Quand on m’en parle, c’est un drame pour les gens qui m’en parlent. Je ne l’ai pas vécu, pourtant ça m’accable. J’ai l’impression de le porter sur mon dos depuis toujours, ce qui est un peu bizarre ! Mes frères et sœurs n’ont pas du tout le même rapport à cette histoire-là. J’ai l’impression de rentrer à fond en empathie avec l’histoire des mes grands-parents.
Il n’y a pas un repas dans la famille de mon père sans qu’on parle de la Shoah. C’est très lourd. C’est pas du tout Rose et George [les parents de Prune].
Dans la série, être juif, c’est plus une question d’héritage qu’une question de pratique.

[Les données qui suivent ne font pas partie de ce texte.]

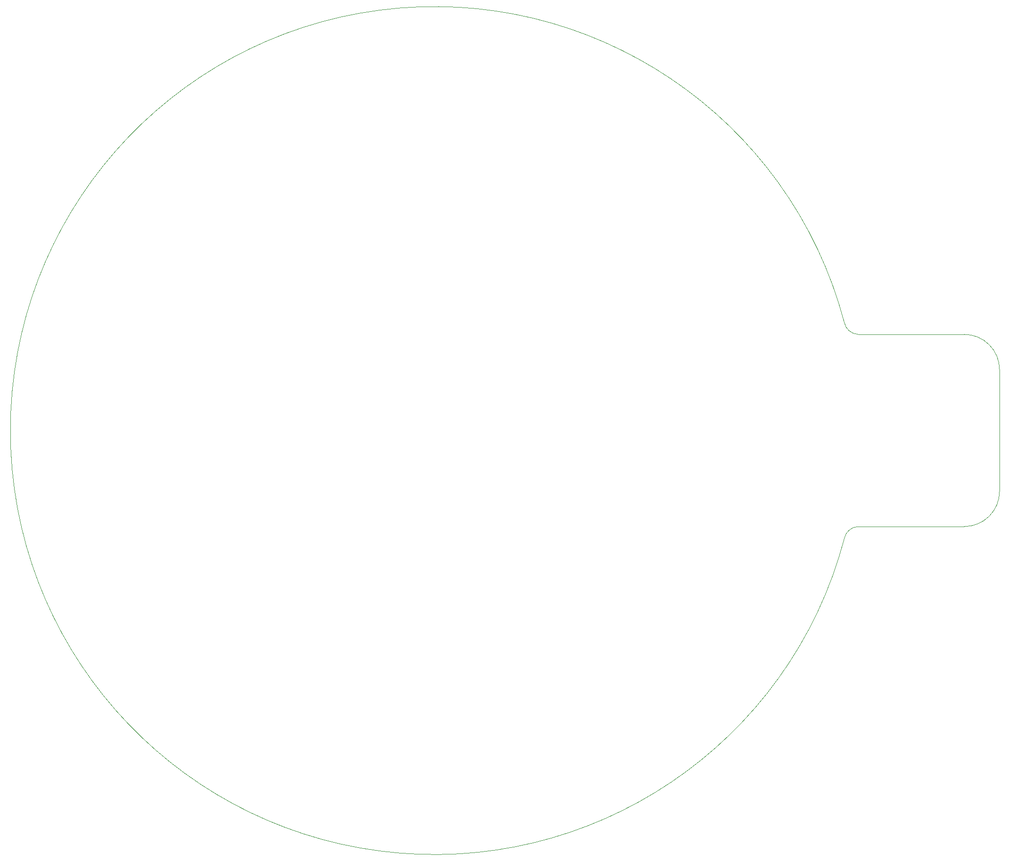
<source format=gko>
G04*
G04 #@! TF.GenerationSoftware,Altium Limited,Altium Designer,23.0.1 (38)*
G04*
G04 Layer_Color=16720538*
%FSLAX25Y25*%
%MOIN*%
G70*
G04*
G04 #@! TF.SameCoordinates,A82DE2A9-68C3-4950-AE13-74F95629AD28*
G04*
G04*
G04 #@! TF.FilePolarity,Positive*
G04*
G01*
G75*
%ADD99C,0.00100*%
D99*
X300000Y-68000D02*
G03*
X290101Y-76600I359J-10411D01*
G01*
X375000Y-68000D02*
G03*
X400000Y-43000I0J25000D01*
G01*
Y43000D02*
G03*
X375000Y68000I-25000J0D01*
G01*
X290100Y76600D02*
G03*
X299999Y68000I10258J1811D01*
G01*
X290069Y76592D02*
G03*
X290101Y-76600I-290069J-76656D01*
G01*
X300000Y-68000D02*
X375000Y-68000D01*
X400000Y-43000D02*
Y43000D01*
X299999Y68000D02*
X375000Y68000D01*
X290069Y76592D02*
X290100Y76600D01*
M02*

</source>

C’était très important pour moi aussi de dire : attention, ce qui m’importe ce n’est pas la religion, c’est la culture, le texte. D’ailleurs, ce qui arrive sur la tête de Prune, c’est le texte de sa grand-mère. Ce qui m’intéresse c’est d’aborder le judaïsme par là, comme Amos Oz. Un des textes qui m’a le plus marquée, c’est Juif par les Mots, qu’il a écrit avec sa fille, qui raconte comment ils sont 100% laïques, bien que parlant hébreu, habitant en Israël, étant 100% juifs. Cette laïcitélà, elle me parle. C’est comme ça que j’ai été élevée, c’est à ça que je connecte.
On est juifs parce qu’on est boulimiques de discernement, de remise en question, de commentaires, qu’il y a toute cette culture du palimpseste, de réécrire, de commentaire, de commenter… Pourquoi ? Pour être mieux pour la génération suivante, ce qu’on retrouve dans les rites de passages et dans les bénédictions… Les prières, les textes ne disent que ça : comment faire pour que la génération suivante soit plus libre et plus responsable ? Il y a une éthique dans le judaïsme qui me fascine. Comment construit-on et comment transmet-on à la génération d’après d’être encore plus libre et autonome, pour pouvoir mieux nous contredire et mieux être sur terre ? Ça m’obsède en fait !
Rites de passages, on revient à Jeune et Golri…
Oui, pour moi c’est évident que Prune, dans la filiation qu’elle a avec Alma, et qu’elle va avoir avec ses enfants avec Jacob, ne se rend pas compte qu’elle transmet exactement ces questions-là. C’est quoi être au monde ? C’est quoi avoir une parole ? C’est quoi avoir une parole performative, si t’es sur scène ou si t’es parent ? En fait : c’est quoi l’éducation ?
Je trouve que c’est important d’en faire des comédies. Moi j’ai grandi avec La Vérité si je mens, avec Comme t’y es belle, avec aussi Le Père Noël est une Ordure, Pretty Woman, etc. Pour moi, c’est important de regarder Nuit et Brouillard en 4e, mais c’est aussi important d’écouter Desproges ou de lire Portnoy et son complexe et de rire de tout ça ! Et puis c’est quand même excessivement juif de mélanger sexualité, psychanalyse, tourment…
Le but c’est d’être vu par le plus grand nombre, de faire des comédies populaires, tout en ayant une super mise en scène, une super langue. Je trouve que la fiction doit être juste à l’image carte-postale de la société. Donc il faut faire des monstres, il faut faire des gens bêtes, des gens juifs, il faut faire des gens très amoureux, d’autres totalement asexués… ll faut tout montrer ! Si on ne montre que des gens qui vont bien, qui s’expriment bien et qui sont woke, on est foutus ! Dans l’écriture, ce qui m’intéresse, c’est d’être hyper honnête sur la vérité de l’ambivalence des gens. Et dans Jeune et Golri, les personnages sont tous ambivalents.